Research Awards and Updates
Study Finds Better Treatment, Not More Spending, Saves Heart Attack Patients
Researchers from The Dartmouth Institute and the University of Michigan Institute for Healthcare Policy and Innovation led a study that looked at long-term heart attack care and spending in the U.S. since the turn of the century. The team analyzed data from nearly 480,000 people covered by traditional Medicare who were treated for acute myocardial infarction (heart attack) at 1,220 hospitals nationwide between 1999 and 2014. The percentage of heart attack patients who survive in the first six months after their attack has gone up since 1999—from 73 percent to 78.5 percent. Spending on the care of heart attack patients has gone up in that time too—nearly 14 percent across the 15 years of the study, with a plateau in costs in the last six years.
But, in a paper recently published in JAMA Cardiology, the researchers note that these across the board numbers mask huge variation in both mortality and dollars depending on which hospitals patients were treated at, and what kind of care they received. And, while some of the spending appears to be paying off—on rapid angioplasty to open clogged arteries—a lot of the money spent in the six months after a heart attack don’t seem to be making much of a difference in long-term death rates. The research team, who included Jonathan Skinner and Weiping Zhou from The Dartmouth Institute, suggest that providing hospitals and individual providers regular reports on their patterns of care their patients are receiving across all health care settings and the related costs may be one way to improve care and increase value.
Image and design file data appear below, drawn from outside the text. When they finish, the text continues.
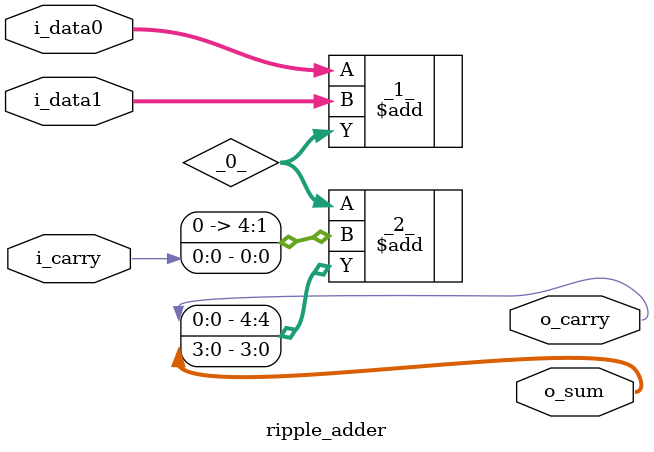
<source format=v>
/* Generated by Yosys 0.53 (git sha1 53c22ab7c0ced80861c7536c5dae682c30fb5834, g++ 15.1.1 -O2 -flto=auto -ffat-lto-objects -fexceptions -fstack-protector-strong -m64 -march=x86-64 -mtune=generic -fasynchronous-unwind-tables -fstack-clash-protection -fcf-protection -mtls-dialect=gnu2 -fno-omit-frame-pointer -mno-omit-leaf-frame-pointer -fPIC -O3) */

(* dynports =  1  *)
(* top =  1  *)
module ripple_adder(i_carry, i_data0, i_data1, o_sum, o_carry);
  wire [4:0] _0_;
  input i_carry;
  wire i_carry;
  input [3:0] i_data0;
  wire [3:0] i_data0;
  input [3:0] i_data1;
  wire [3:0] i_data1;
  output o_carry;
  wire o_carry;
  output [3:0] o_sum;
  wire [3:0] o_sum;
  \$add  #(
    .A_SIGNED(32'd0),
    .A_WIDTH(32'd4),
    .B_SIGNED(32'd0),
    .B_WIDTH(32'd4),
    .Y_WIDTH(32'd5)
  ) _1_ (
    .A(i_data0),
    .B(i_data1),
    .Y(_0_)
  );
  \$add  #(
    .A_SIGNED(32'd0),
    .A_WIDTH(32'd5),
    .B_SIGNED(32'd0),
    .B_WIDTH(32'd5),
    .Y_WIDTH(32'd5)
  ) _2_ (
    .A(_0_),
    .B({ 4'h0, i_carry }),
    .Y({ o_carry, o_sum })
  );
endmodule

</source>
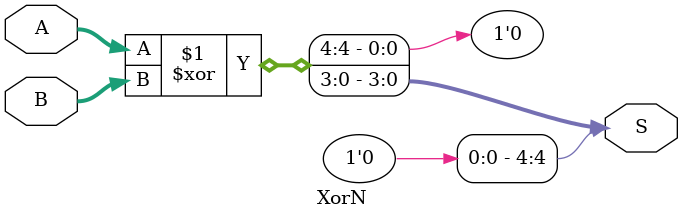
<source format=sv>
module XorN #(parameter N = 4)(input [N-1:0] A, input [N-1:0] B, output [N:0] S);
	assign S[N] = 1'b0;
	assign S = A ^ B;
endmodule 
</source>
This research was supported by the National Institutes of Health and the Agency for Healthcare Research and Quality.
Restasis: Why Did U.S. Consumers Paid Billions for a Drug Deemed Ineffective in Other Countries?
Restasis, a blockbuster drug sold by Allergan to treat chronic dry eye, did $8.8 billion in U.S. sales between 2009 and 2015, including over $2.9 billion in public monies through Medicare Part D. In a recently published article in JAMA IM, “A Clear-Eyed View of Restasis and Chronic Dry Eye Disease,” Dartmouth Institute’s Lisa Schwartz and Steven Woloshin, question why Americans, both as patients and taxpayers, are paying billions of dollars for a drug that’s not approved in the European Union, Australia or New Zealand? Schwartz and Woloshin point to the extensive marketing campaign to sell chronic dry eye (CDE) as a disease—and Restasis as the only viable treatment option. From 2016-2017, Allergan spent $645 million advertising Restasis, including its mydryeyes.com website. The website, Schwartz and Woloshin say, recasts the merely unpleasant experience of itching or watery eyes (often caused by allergies, weather, or other common irritants) as disease. Restasis might not have become such a blockbuster drug, Schwartz and Woloshin argue if consumers, doctors, and payers had easy access to independent drug information.
“When you think of all the good that could have been done with the billions spent on Restasis in the U.S., it reminds us how high the stakes are for better independent information about how well drugs work,” Schwartz says.
National Study Examines Regional Variation in NICU Admissions, Relationship to Bed Supply
The highly specialized care provided in the neonatal intensive care unit (NICU) is largely responsible for a four-fold reduction in the neonatal mortality rate since the first NICU opened in 1960. NICU care is expensive, however, costing on average more than $3,000 for each day in the NICU. Past studies have shown that the use of NICU for infants of low birth weight is among the most cost-effective interventions in medicine due to the magnitude of benefit realized over the course of a lifetime. However, with the expansion in the use of NICUs during the past 50 years, today the most common admission to the NICU is a newborn of normal weight. Larger newborns, who are on the average less sick, are often less likely to benefit from such care, yet they are still exposed to the same risks, such as iatrogenic injury, psychological distress, and altered parental roles.
In a national, population-based study, Dartmouth Institute researchers David Goodman and Jared Wasserman along with researchers from the University of Utah School of Medicine examined geographic variation in NICU rates for nearly the entire U.S. birth cohort and the relationship with regional bed supply. They specifically tested the hypothesis that greater variation exists among larger and more mature newborns and that greater bed supply is associated with increased likely of admission to a NICU. Their findings reported in The Journal of Pediatrics included evidence of persistent underuse of NICU care for newborns of very low birth rate that is not associated with regional bed supply. Among larger newborns, they found evidence of supply-sensitive care, raising concerns about the potential overuse of expensive and unnecessary care.
This research was supported by funding from provided by the Charles H. Hood Foundation.